Composer Spotlight: Errollyn Wallen

A. Kori Hill

Lately, when Errollyn Wallen must work on a commission, she doesn’t go to an office or a café or a library; she goes to her lighthouse. 

Errollyn has been living in a lighthouse on the Scottish coast for several years. It’s her ideal working place. Not because it’s relaxing, but because it gets her to focus, especially when she has a tight deadline. 

Errollyn Wallen’s lighthouse–Photo by Les Armishaw

For more than twenty years, Errollyn has been writing and performing music. At first, she wanted to be a dancer; she even moved to New York to continue her studies. But there she realized her true love still lay with music. So, she returned to England, studying at Goldsmiths, King’s College London, and King’s College Cambridge, where she got her Master of Philosophy degree in composition.  

Now, she’s one of the most respected and sought after composers of our time. She’s written a lot of works for voice, orchestra, and chamber ensembles. One of her most recent is a violin concerto, debuted this year by Philipe Quint and the Calgary Philharmonic Orchestra, who also commissioned the work

Commissions are when a person, an ensemble, or an organization asks a composer to write a new piece. Often, the commissioning ensemble debuts the work and sometimes records its.

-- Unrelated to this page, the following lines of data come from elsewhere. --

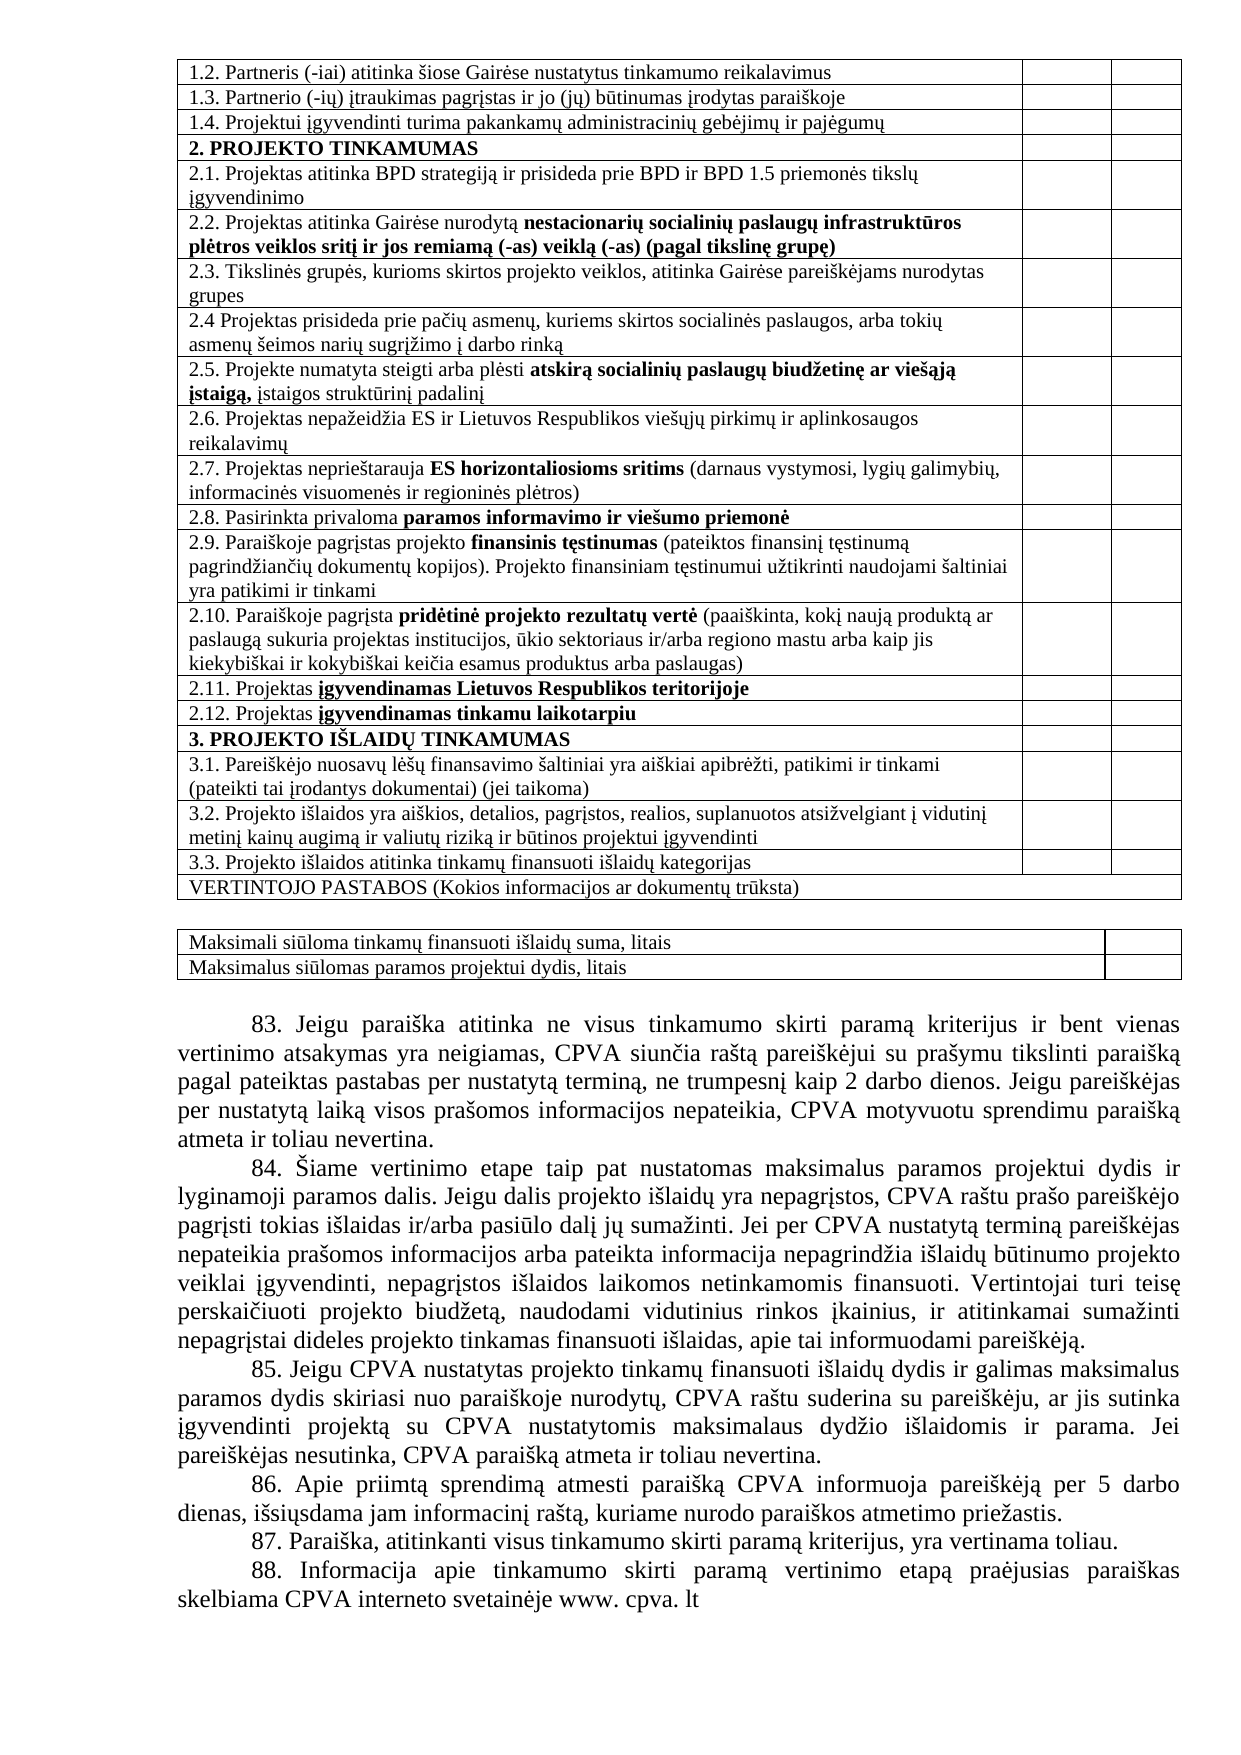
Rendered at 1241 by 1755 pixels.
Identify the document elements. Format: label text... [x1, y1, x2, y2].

table_cell 2.12. Projektas įgyvendinamas tinkamu laikotarpiu [178, 701, 1022, 725]
table_cell 3.3. Projekto išlaidos atitinka tinkamų finansuoti išlaidų kategorijas [178, 850, 1022, 874]
table_cell 2.5. Projekte numatyta steigti arba plėsti atskirą socialinių paslaugų biudžetinę ar viešąją įstaigą, įstaigos struktūrinį padalinį [178, 357, 1022, 405]
text 86. Apie priimtą sprendimą atmesti paraišką CPVA informuoja pareiškėją per 5 darbo dienas, išsiųsdama jam informacinį raštą, kuriame nurodo paraiškos atmetimo priežastis. [177, 1469, 1181, 1526]
table_cell Maksimalus siūlomas paramos projektui dydis, litais [178, 955, 1104, 979]
table_cell [1112, 505, 1181, 529]
table_cell 2.9. Paraiškoje pagrįstas projekto finansinis tęstinumas (pateiktos finansinį tęstinumą pagrindžiančių dokumentų kopijos). Projekto finansiniam tęstinumui užtikrinti naudojami šaltiniai yra patikimi ir tinkami [178, 530, 1022, 602]
table_cell 1.3. Partnerio (-ių) įtraukimas pagrįstas ir jo (jų) būtinumas įrodytas paraiškoje [178, 85, 1022, 109]
table_cell [1023, 110, 1111, 134]
text 87. Paraiška, atitinkanti visus tinkamumo skirti paramą kriterijus, yra vertinama toliau. [177, 1526, 1181, 1555]
table_cell 2.1. Projektas atitinka BPD strategiją ir prisideda prie BPD ir BPD 1.5 priemonės tikslų įgyvendinimo [178, 161, 1022, 209]
table_cell 2.2. Projektas atitinka Gairėse nurodytą nestacionarių socialinių paslaugų infrastruktūros plėtros veiklos sritį ir jos remiamą (-as) veiklą (-as) (pagal tikslinę grupę) [178, 210, 1022, 258]
table_cell 2.7. Projektas neprieštarauja ES horizontaliosioms sritims (darnaus vystymosi, lygių galimybių, informacinės visuomenės ir regioninės plėtros) [178, 456, 1022, 504]
table_cell [1112, 135, 1181, 159]
table_cell [1112, 357, 1181, 405]
table_cell 1.2. Partneris (-iai) atitinka šiose Gairėse nustatytus tinkamumo reikalavimus [178, 60, 1022, 84]
table_cell 2.3. Tikslinės grupės, kurioms skirtos projekto veiklos, atitinka Gairėse pareiškėjams nurodytas grupes [178, 259, 1022, 307]
table_cell [1023, 505, 1111, 529]
table_cell [1023, 752, 1111, 800]
text 85. Jeigu CPVA nustatytas projekto tinkamų finansuoti išlaidų dydis ir galimas maksimalus paramos dydis skiriasi nuo paraiškoje nurodytų, CPVA raštu suderina su pareiškėju, ar jis sutinka įgyvendinti projektą su CPVA nustatytomis maksimalaus dydžio išlaidomis ir parama. Jei pareiškėjas nesutinka, CPVA paraišką atmeta ir toliau nevertina. [177, 1354, 1181, 1469]
table_cell 2.10. Paraiškoje pagrįsta pridėtinė projekto rezultatų vertė (paaiškinta, kokį naują produktą ar paslaugą sukuria projektas institucijos, ūkio sektoriaus ir/arba regiono mastu arba kaip jis kiekybiškai ir kokybiškai keičia esamus produktus arba paslaugas) [178, 603, 1022, 675]
table_cell [1023, 603, 1111, 675]
table_cell [1023, 801, 1111, 849]
table_cell [1023, 60, 1111, 84]
table_cell [1023, 726, 1111, 751]
table_cell [1112, 210, 1181, 258]
table_cell [1023, 210, 1111, 258]
table_cell [1112, 726, 1181, 751]
text 88. Informacija apie tinkamumo skirti paramą vertinimo etapą praėjusias paraiškas skelbiama CPVA interneto svetainėje www. cpva. lt [177, 1555, 1181, 1613]
table_cell [1112, 676, 1181, 700]
table_header Maksimali siūloma tinkamų finansuoti išlaidų suma, litais [178, 930, 1104, 954]
table_cell 2.4 Projektas prisideda prie pačių asmenų, kuriems skirtos socialinės paslaugos, arba tokių asmenų šeimos narių sugrįžimo į darbo rinką [178, 308, 1022, 356]
text 84. Šiame vertinimo etape taip pat nustatomas maksimalus paramos projektui dydis ir lyginamoji paramos dalis. Jeigu dalis projekto išlaidų yra nepagrįstos, CPVA raštu prašo pareiškėjo pagrįsti tokias išlaidas ir/arba pasiūlo dalį jų sumažinti. Jei per CPVA nustatytą terminą pareiškėjas nepateikia prašomos informacijos arba pateikta informacija nepagrindžia išlaidų būtinumo projekto veiklai įgyvendinti, nepagrįstos išlaidos laikomos netinkamomis finansuoti. Vertintojai turi teisę perskaičiuoti projekto biudžetą, naudodami vidutinius rinkos įkainius, ir atitinkamai sumažinti nepagrįstai dideles projekto tinkamas finansuoti išlaidas, apie tai informuodami pareiškėją. [177, 1153, 1181, 1354]
table_cell [1023, 357, 1111, 405]
table_cell [1112, 110, 1181, 134]
table_cell 3.2. Projekto išlaidos yra aiškios, detalios, pagrįstos, realios, suplanuotos atsižvelgiant į vidutinį metinį kainų augimą ir valiutų riziką ir būtinos projektui įgyvendinti [178, 801, 1022, 849]
text 83. Jeigu paraiška atitinka ne visus tinkamumo skirti paramą kriterijus ir bent vienas vertinimo atsakymas yra neigiamas, CPVA siunčia raštą pareiškėjui su prašymu tikslinti paraišką pagal pateiktas pastabas per nustatytą terminą, ne trumpesnį kaip 2 darbo dienos. Jeigu pareiškėjas per nustatytą laiką visos prašomos informacijos nepateikia, CPVA motyvuotu sprendimu paraišką atmeta ir toliau nevertina. [177, 1009, 1181, 1153]
table_cell [1112, 752, 1181, 800]
table_cell [1023, 676, 1111, 700]
table_cell [1112, 60, 1181, 84]
table_cell [1106, 955, 1181, 979]
table_cell [1112, 850, 1181, 874]
table_cell VERTINTOJO PASTABOS (Kokios informacijos ar dokumentų trūksta) [178, 875, 1181, 899]
table_cell [1112, 406, 1181, 454]
table_cell [1023, 530, 1111, 602]
table_cell 2. PROJEKTO TINKAMUMAS [178, 135, 1022, 159]
table_cell 2.11. Projektas įgyvendinamas Lietuvos Respublikos teritorijoje [178, 676, 1022, 700]
table_cell [1112, 85, 1181, 109]
table_cell [1023, 701, 1111, 725]
table_cell [1112, 603, 1181, 675]
table_cell [1023, 850, 1111, 874]
table_cell [1112, 801, 1181, 849]
table_cell [1112, 259, 1181, 307]
table_cell [1023, 161, 1111, 209]
table_cell [1112, 308, 1181, 356]
table_cell [1112, 530, 1181, 602]
table_cell [1112, 701, 1181, 725]
table_cell [1112, 161, 1181, 209]
table_cell [1023, 456, 1111, 504]
table_cell [1112, 456, 1181, 504]
table_cell 3.1. Pareiškėjo nuosavų lėšų finansavimo šaltiniai yra aiškiai apibrėžti, patikimi ir tinkami (pateikti tai įrodantys dokumentai) (jei taikoma) [178, 752, 1022, 800]
table_cell [1023, 135, 1111, 159]
table_cell 2.6. Projektas nepažeidžia ES ir Lietuvos Respublikos viešųjų pirkimų ir aplinkosaugos reikalavimų [178, 406, 1022, 454]
table_cell [1023, 259, 1111, 307]
table_cell [1023, 406, 1111, 454]
table_cell 1.4. Projektui įgyvendinti turima pakankamų administracinių gebėjimų ir pajėgumų [178, 110, 1022, 134]
table_header [1106, 930, 1181, 954]
table_cell [1023, 85, 1111, 109]
table_cell 3. PROJEKTO IŠLAIDŲ TINKAMUMAS [178, 726, 1022, 751]
table_cell [1023, 308, 1111, 356]
table_cell 2.8. Pasirinkta privaloma paramos informavimo ir viešumo priemonė [178, 505, 1022, 529]
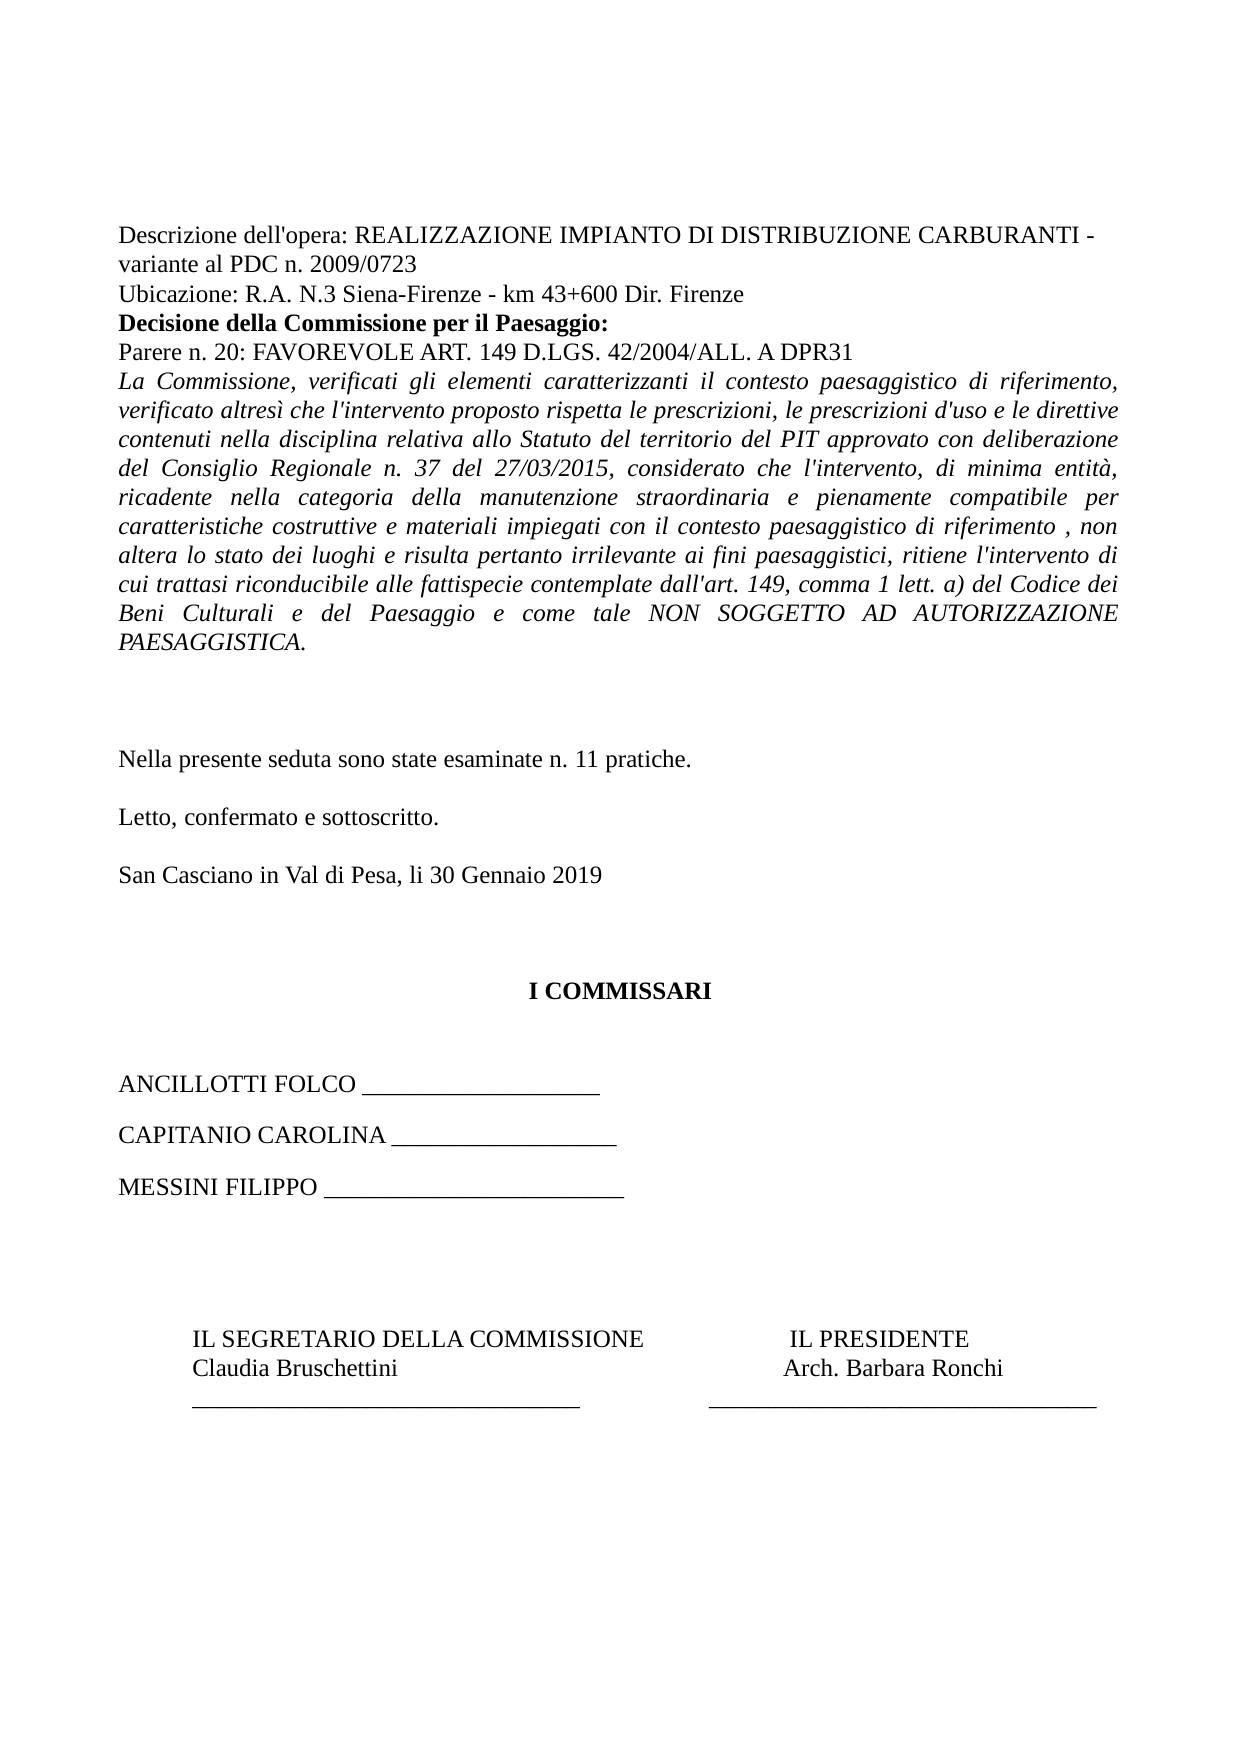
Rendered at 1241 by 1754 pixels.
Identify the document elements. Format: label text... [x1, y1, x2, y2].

text Letto, confermato e sottoscritto. [118, 802, 1122, 831]
text ANCILLOTTI FOLCO ___________________ [118, 1068, 1093, 1098]
text San Casciano in Val di Pesa, li 30 Gennaio 2019 [118, 860, 1122, 889]
text La Commissione, verificati gli elementi caratterizzanti il contesto paesaggistico di riferimento, verificato altresì che l'intervento proposto rispetta le prescrizioni, le prescrizioni d'uso e le direttive contenuti nella disciplina relativa allo Statuto del territorio del PIT approvato con deliberazione del Consiglio Regionale n. 37 del 27/03/2015, considerato che l'intervento, di minima entità, ricadente nella categoria della manutenzione straordinaria e pienamente compatibile per caratteristiche costruttive e materiali impiegati con il contesto paesaggistico di riferimento , non altera lo stato dei luoghi e risulta pertanto irrilevante ai fini paesaggistici, ritiene l'intervento di cui trattasi riconducibile alle fattispecie contemplate dall'art. 149, comma 1 lett. a) del Codice dei Beni Culturali e del Paesaggio e come tale NON SOGGETTO AD AUTORIZZAZIONE PAESAGGISTICA. [118, 366, 1122, 656]
text Descrizione dell'opera: REALIZZAZIONE IMPIANTO DI DISTRIBUZIONE CARBURANTI - variante al PDC n. 2009/0723 [118, 220, 1122, 278]
text I COMMISSARI [118, 976, 1122, 1005]
text Ubicazione: R.A. N.3 Siena-Firenze - km 43+600 Dir. Firenze [118, 278, 1122, 307]
text Parere n. 20: FAVOREVOLE ART. 149 D.LGS. 42/2004/ALL. A DPR31 [118, 337, 1122, 366]
text _______________________________ _______________________________ [118, 1382, 1122, 1411]
text IL SEGRETARIO DELLA COMMISSIONE IL PRESIDENTE [118, 1324, 1122, 1353]
text Decisione della Commissione per il Paesaggio: [118, 307, 1122, 337]
text Nella presente seduta sono state esaminate n. 11 pratiche. [118, 743, 1122, 772]
text Claudia Bruschettini Arch. Barbara Ronchi [118, 1353, 1122, 1382]
text CAPITANIO CAROLINA __________________ [118, 1120, 1093, 1149]
text MESSINI FILIPPO ________________________ [118, 1172, 1093, 1201]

Commissions are a very important way for composers to make a living and to get more people to hear their music. 

Errollyn has been commissioned by the British monarchy, Opera North, the BBC, and many other ensembles and organizations. She was named a MBE–Member of the Order of the British Empire–in 2007; and was upgraded to an CBE–Commander of the British Empire–in 2020. That’s one level lower than a damehood/knighthood! 

In addition to composing, Errollyn also sings and plays piano. She made her Wigmore Hall debut last year. One of the songs she performed is “Hurricane of Love” from The Errollyn Wallen Songbook (2006). You might be surprised: it sounds like a pop-jazz combo-rock song because it is! Errollyn doesn’t only write in a “classical” style; like many composers she incorporates all kinds of genres in her music. 

Some pieces are more “traditionally” classical. Her Concerto Grosso (2008) is inspired by the Baroque-era genre. This piece is written for a string orchestra and piano, instead of a string orchestra and harpsichord. It’s also a lot more intense and built around short motives instead of a melody. Listen close and ask yourself; do some of these motives return? If so, do they return the same way?